The corners of his mouth tightened. She couldn’t tell if he was annoyed with her questioning or unhappy with the answer. Was it true that he had no place to go? No one to turn to? Serena would hate to find herself in that position.
When it became obvious that he had no answer for her, she changed the subject. “I talked to Chief Meadows earlier. He said he hasn’t made any headway in finding the two men who robbed and beat you. There’s been no sign of that pieced-together pickup truck you described.”
“I’m not surprised. I don’t think they were from around here. Probably just passing through the area, looking for trouble.”
“Like you?” she asked in a murmur.
He met her eyes without blinking. “I wasn’t looking for trouble. Unfortunately, it found me, anyway.”

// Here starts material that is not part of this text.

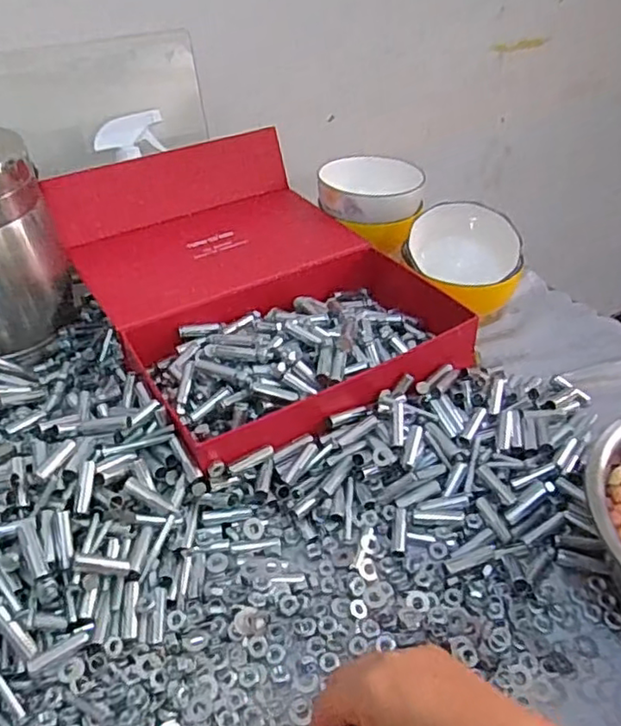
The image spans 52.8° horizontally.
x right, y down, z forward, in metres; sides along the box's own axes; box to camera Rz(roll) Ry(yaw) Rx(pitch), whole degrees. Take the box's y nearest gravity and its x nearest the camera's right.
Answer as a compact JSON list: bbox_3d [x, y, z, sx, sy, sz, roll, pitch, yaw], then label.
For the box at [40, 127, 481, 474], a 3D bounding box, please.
[{"bbox_3d":[-0.071,-0.103,0.658,0.293,0.106,0.418,-22,44,-24],"label":"box"}]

She knew that feeling. She hadn’t been looking for trouble when she’d found Sam Wallace in that ditch, either. But she had found him—well, her sister’s dog did—and now, for some stupid reason, she felt rather responsible for him.
The sounds of the hospital drifted in through the door she’d left partially open. Nurses talked, equipment beeped, someone coughed, someone else cried. Illness seemed to creep through the hallways like a malicious spirit, constantly trying to outsmart the few overworked doctors in this small, outdated and under-funded institution. The staff did the best they could with what they had, but most folks in these parts went elsewhere for serious medical attention, into bigger towns with more financial advantages. Serena hoped her stranger was getting the care he needed here. Head injuries were so unpredictable.
LuWanda, the heavyset nurse who’d taken care of Sam when he’d arrived, marched in. “Time to take your vitals, Mr. Wallace.”
He scowled. “You can just damned well leave my vitals alone.”
LuWanda laughed as though he’d made a lighthearted jest. “Don’t worry, I won’t touch anything I haven’t touched before. Oh, and I want to get a pulse ox reading. The doc’s still concerned about those blows you took to the chest. Have to make sure you’re getting plenty of oxygen.”
He gave Serena a look as the nurse clipped something around his right index finger. “Pulse ox,” he murmured.
She stood. “Whatever that is, I hope yours is good.”
“Ninety-nine percent,” the nurse announced when something chirped. “Better than mine—I smoked for twenty years. Guess you’re not a smoker, huh, Mr. Wallace?”
“Guess not,” he answered vaguely.
Serena took a step closer to the bed. “I have to go. Is there anything I can get for you, Sam? Books, magazines, personal items?”
“No, thank you. I’m fine.”
Definitely the independent sort, she thought. He had nothing to his name but a backless hospital gown and he still didn’t ask for anything. A very intriguing man, this Sam Wallace—whoever he was.